Work order: Find every line of the data below that has "Primate" in it. Reply with the number only.

Extracted records:
▬▬▬▬▬▬
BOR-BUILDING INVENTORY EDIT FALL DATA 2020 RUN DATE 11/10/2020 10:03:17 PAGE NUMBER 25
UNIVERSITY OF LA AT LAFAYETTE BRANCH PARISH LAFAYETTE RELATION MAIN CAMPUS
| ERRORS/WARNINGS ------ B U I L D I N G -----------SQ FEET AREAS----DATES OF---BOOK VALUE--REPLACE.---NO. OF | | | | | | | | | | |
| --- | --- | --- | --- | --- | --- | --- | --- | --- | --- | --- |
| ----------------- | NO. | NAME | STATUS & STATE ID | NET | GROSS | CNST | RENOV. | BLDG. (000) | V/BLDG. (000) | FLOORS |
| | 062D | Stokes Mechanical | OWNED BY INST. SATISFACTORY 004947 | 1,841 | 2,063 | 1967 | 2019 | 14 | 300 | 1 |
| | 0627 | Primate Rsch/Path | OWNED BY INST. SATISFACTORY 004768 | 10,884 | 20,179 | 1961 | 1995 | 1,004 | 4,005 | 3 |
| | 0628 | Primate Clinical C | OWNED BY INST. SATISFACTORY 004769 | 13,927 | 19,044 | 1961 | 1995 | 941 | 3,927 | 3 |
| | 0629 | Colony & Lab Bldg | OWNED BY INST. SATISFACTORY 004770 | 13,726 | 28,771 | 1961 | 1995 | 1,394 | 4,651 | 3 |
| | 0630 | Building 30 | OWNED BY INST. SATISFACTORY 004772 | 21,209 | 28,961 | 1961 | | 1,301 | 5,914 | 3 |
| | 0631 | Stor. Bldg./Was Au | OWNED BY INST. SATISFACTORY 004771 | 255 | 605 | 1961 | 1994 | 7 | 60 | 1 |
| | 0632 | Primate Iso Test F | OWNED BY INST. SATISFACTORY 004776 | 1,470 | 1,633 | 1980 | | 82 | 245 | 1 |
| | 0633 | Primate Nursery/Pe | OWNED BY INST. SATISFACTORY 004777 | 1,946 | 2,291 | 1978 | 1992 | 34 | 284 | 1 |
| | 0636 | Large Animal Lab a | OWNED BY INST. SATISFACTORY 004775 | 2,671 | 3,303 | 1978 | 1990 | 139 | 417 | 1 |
▬▬▬▬▬▬
Completed task: 4